Dataset content:
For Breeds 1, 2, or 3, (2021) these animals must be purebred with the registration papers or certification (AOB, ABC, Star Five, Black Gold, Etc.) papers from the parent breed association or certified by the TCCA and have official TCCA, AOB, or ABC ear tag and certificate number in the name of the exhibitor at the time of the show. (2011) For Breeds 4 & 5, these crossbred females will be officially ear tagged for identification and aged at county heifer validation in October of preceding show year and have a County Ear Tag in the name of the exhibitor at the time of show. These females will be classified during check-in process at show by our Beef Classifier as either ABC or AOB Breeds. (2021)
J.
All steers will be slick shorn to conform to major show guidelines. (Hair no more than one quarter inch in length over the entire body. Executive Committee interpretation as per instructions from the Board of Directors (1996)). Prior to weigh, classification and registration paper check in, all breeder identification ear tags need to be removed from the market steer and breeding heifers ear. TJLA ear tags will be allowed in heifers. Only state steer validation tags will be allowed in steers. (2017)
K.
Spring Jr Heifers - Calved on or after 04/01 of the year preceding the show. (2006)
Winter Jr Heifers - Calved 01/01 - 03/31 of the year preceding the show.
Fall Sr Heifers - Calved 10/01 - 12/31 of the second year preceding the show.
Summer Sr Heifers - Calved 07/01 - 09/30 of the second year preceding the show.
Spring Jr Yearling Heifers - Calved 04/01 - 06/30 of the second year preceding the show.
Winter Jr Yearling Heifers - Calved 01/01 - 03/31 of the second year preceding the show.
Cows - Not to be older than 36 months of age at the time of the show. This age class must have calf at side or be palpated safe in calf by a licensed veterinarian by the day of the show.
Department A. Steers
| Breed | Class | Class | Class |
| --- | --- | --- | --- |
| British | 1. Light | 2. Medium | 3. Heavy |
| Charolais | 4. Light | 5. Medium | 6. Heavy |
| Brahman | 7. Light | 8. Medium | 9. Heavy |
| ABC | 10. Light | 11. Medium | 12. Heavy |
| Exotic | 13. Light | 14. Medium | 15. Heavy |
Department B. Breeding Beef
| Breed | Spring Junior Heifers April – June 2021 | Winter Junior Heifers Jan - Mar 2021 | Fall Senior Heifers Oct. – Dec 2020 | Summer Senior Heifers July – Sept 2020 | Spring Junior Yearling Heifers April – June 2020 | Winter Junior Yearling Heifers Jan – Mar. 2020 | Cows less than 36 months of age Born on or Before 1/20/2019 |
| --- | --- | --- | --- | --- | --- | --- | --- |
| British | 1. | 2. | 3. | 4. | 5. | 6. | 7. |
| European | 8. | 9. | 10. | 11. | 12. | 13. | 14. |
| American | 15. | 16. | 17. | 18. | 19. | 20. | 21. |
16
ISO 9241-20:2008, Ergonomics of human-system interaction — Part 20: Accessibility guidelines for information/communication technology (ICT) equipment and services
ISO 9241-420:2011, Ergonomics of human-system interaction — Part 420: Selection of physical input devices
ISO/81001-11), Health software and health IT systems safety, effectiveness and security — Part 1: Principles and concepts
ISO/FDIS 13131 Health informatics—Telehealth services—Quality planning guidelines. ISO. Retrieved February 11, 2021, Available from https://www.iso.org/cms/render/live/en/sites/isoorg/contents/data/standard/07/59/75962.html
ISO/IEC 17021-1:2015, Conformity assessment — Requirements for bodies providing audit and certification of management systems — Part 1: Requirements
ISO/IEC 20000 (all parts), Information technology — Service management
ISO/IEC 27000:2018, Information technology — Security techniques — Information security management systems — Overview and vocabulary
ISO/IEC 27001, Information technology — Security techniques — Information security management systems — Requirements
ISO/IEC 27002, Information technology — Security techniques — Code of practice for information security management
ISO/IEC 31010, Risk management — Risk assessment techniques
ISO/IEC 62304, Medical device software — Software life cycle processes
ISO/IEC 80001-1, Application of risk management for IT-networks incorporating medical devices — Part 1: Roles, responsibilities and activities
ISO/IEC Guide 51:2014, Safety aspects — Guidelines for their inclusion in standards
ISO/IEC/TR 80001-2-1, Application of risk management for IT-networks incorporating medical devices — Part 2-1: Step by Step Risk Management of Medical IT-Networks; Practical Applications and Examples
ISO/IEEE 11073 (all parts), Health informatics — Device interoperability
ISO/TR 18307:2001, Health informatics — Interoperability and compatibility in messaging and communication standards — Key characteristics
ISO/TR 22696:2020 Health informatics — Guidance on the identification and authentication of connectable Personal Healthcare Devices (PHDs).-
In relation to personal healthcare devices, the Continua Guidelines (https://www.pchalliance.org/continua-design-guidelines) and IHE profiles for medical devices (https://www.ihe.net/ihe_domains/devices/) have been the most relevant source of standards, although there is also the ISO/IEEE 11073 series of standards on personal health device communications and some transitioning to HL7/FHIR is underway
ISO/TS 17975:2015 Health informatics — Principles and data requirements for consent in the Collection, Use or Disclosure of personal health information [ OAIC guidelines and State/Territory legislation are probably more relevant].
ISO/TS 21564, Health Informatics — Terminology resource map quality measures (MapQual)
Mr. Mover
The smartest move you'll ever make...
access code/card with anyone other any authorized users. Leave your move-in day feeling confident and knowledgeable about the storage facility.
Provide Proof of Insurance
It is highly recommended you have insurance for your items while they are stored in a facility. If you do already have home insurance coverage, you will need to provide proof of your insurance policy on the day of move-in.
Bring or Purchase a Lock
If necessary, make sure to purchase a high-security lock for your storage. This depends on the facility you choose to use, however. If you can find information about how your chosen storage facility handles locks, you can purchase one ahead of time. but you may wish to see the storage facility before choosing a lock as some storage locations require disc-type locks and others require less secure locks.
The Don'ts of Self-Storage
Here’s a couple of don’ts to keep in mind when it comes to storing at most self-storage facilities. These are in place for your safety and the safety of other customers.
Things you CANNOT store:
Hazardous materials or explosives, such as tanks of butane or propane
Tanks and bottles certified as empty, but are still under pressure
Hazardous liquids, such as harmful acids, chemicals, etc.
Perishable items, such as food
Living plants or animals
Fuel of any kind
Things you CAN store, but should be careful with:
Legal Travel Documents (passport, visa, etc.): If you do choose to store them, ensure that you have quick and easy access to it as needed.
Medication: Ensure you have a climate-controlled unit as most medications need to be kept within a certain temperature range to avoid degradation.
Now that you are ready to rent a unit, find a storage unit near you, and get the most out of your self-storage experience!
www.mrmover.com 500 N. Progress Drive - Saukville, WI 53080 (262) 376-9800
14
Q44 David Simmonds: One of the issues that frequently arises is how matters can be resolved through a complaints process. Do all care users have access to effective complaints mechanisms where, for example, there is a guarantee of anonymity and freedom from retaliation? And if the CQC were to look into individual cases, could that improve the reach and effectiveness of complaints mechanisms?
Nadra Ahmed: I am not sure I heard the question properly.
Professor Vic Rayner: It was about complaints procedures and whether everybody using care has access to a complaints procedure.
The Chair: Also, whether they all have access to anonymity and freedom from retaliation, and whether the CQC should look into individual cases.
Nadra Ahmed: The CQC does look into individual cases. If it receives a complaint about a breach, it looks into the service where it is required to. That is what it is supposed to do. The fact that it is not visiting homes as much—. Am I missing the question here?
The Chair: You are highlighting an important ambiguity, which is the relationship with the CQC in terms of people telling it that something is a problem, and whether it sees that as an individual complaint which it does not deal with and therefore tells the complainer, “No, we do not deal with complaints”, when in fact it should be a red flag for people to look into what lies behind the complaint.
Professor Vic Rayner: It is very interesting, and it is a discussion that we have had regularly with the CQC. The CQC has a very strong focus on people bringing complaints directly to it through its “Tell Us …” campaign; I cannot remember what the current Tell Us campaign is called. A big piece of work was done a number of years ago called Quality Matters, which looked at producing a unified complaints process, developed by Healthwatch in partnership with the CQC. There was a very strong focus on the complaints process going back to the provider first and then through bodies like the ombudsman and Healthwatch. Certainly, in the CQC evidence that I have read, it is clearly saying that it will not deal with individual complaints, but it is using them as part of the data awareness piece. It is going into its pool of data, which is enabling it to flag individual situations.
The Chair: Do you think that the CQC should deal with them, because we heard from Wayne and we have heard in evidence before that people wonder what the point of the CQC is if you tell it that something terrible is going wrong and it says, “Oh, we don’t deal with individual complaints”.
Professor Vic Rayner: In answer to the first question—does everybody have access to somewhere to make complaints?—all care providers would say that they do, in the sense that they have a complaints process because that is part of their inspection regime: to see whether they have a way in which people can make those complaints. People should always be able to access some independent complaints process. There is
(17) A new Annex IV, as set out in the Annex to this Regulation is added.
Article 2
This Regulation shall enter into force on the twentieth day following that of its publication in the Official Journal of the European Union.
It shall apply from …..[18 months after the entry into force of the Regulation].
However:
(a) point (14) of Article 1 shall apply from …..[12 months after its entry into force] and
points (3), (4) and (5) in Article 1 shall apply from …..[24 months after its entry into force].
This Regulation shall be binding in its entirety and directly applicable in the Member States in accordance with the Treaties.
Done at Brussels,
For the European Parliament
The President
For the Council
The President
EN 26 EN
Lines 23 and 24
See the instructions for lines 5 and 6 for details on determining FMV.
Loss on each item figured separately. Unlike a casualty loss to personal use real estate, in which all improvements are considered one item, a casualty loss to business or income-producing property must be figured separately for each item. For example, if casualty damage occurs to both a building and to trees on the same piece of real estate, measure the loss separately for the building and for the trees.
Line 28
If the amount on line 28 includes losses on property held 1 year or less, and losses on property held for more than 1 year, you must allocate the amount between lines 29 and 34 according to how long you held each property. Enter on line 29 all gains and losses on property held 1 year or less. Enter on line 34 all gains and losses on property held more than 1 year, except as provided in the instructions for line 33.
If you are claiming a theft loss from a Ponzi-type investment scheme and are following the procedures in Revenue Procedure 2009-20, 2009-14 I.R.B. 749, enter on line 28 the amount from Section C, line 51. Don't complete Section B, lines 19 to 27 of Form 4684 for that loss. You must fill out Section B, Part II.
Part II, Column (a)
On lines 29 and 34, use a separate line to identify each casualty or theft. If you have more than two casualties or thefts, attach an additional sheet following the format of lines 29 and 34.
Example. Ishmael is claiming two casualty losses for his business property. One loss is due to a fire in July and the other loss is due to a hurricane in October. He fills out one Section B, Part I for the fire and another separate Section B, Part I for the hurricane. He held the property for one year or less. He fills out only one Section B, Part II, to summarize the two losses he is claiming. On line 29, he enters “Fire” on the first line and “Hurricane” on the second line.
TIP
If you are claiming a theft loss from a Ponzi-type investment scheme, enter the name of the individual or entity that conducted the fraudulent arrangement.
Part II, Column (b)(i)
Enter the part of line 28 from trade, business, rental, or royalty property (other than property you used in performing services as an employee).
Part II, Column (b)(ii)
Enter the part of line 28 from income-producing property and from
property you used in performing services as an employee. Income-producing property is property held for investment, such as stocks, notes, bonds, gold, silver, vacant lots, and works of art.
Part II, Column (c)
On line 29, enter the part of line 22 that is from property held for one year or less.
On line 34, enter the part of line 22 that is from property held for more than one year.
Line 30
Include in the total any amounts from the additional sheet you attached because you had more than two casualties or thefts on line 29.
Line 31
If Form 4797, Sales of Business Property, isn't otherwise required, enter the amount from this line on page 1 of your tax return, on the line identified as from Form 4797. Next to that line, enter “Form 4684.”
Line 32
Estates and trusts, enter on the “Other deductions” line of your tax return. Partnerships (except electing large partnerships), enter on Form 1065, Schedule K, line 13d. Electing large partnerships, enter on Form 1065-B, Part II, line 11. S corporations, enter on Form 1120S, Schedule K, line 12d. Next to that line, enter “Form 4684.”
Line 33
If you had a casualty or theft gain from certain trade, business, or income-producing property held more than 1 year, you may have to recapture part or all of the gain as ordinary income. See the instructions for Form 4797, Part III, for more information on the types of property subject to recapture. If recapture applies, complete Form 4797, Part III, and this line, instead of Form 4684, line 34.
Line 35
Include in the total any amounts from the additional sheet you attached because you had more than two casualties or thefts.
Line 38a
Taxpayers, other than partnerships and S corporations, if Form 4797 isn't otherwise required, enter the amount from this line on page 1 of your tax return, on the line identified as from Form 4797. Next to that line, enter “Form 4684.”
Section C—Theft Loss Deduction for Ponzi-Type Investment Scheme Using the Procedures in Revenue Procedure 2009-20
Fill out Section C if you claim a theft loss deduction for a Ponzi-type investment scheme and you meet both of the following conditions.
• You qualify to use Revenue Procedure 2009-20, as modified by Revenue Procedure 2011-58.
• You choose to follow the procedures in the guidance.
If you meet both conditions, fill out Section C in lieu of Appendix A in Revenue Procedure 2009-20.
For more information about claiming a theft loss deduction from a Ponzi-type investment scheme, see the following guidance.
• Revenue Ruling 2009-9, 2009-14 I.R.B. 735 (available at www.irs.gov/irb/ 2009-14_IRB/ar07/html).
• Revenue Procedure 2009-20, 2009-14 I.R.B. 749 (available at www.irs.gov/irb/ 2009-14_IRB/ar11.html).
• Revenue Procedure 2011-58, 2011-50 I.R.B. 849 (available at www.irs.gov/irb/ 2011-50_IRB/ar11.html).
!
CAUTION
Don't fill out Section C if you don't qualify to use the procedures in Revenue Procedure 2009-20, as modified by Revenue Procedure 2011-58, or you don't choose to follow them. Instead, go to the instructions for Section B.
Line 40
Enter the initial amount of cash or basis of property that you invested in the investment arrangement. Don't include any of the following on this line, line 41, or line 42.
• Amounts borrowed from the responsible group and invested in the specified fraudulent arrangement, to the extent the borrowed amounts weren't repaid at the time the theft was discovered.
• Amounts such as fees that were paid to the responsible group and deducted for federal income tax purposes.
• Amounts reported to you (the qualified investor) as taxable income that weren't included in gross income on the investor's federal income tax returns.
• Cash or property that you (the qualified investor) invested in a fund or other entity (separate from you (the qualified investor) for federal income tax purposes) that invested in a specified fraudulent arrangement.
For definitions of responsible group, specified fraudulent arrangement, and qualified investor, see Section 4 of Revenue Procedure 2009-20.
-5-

Exercise requirements:
Only lines with the word "Department" should be collected from the material.

Task output:
Department A. Steers
Department B. Breeding Beef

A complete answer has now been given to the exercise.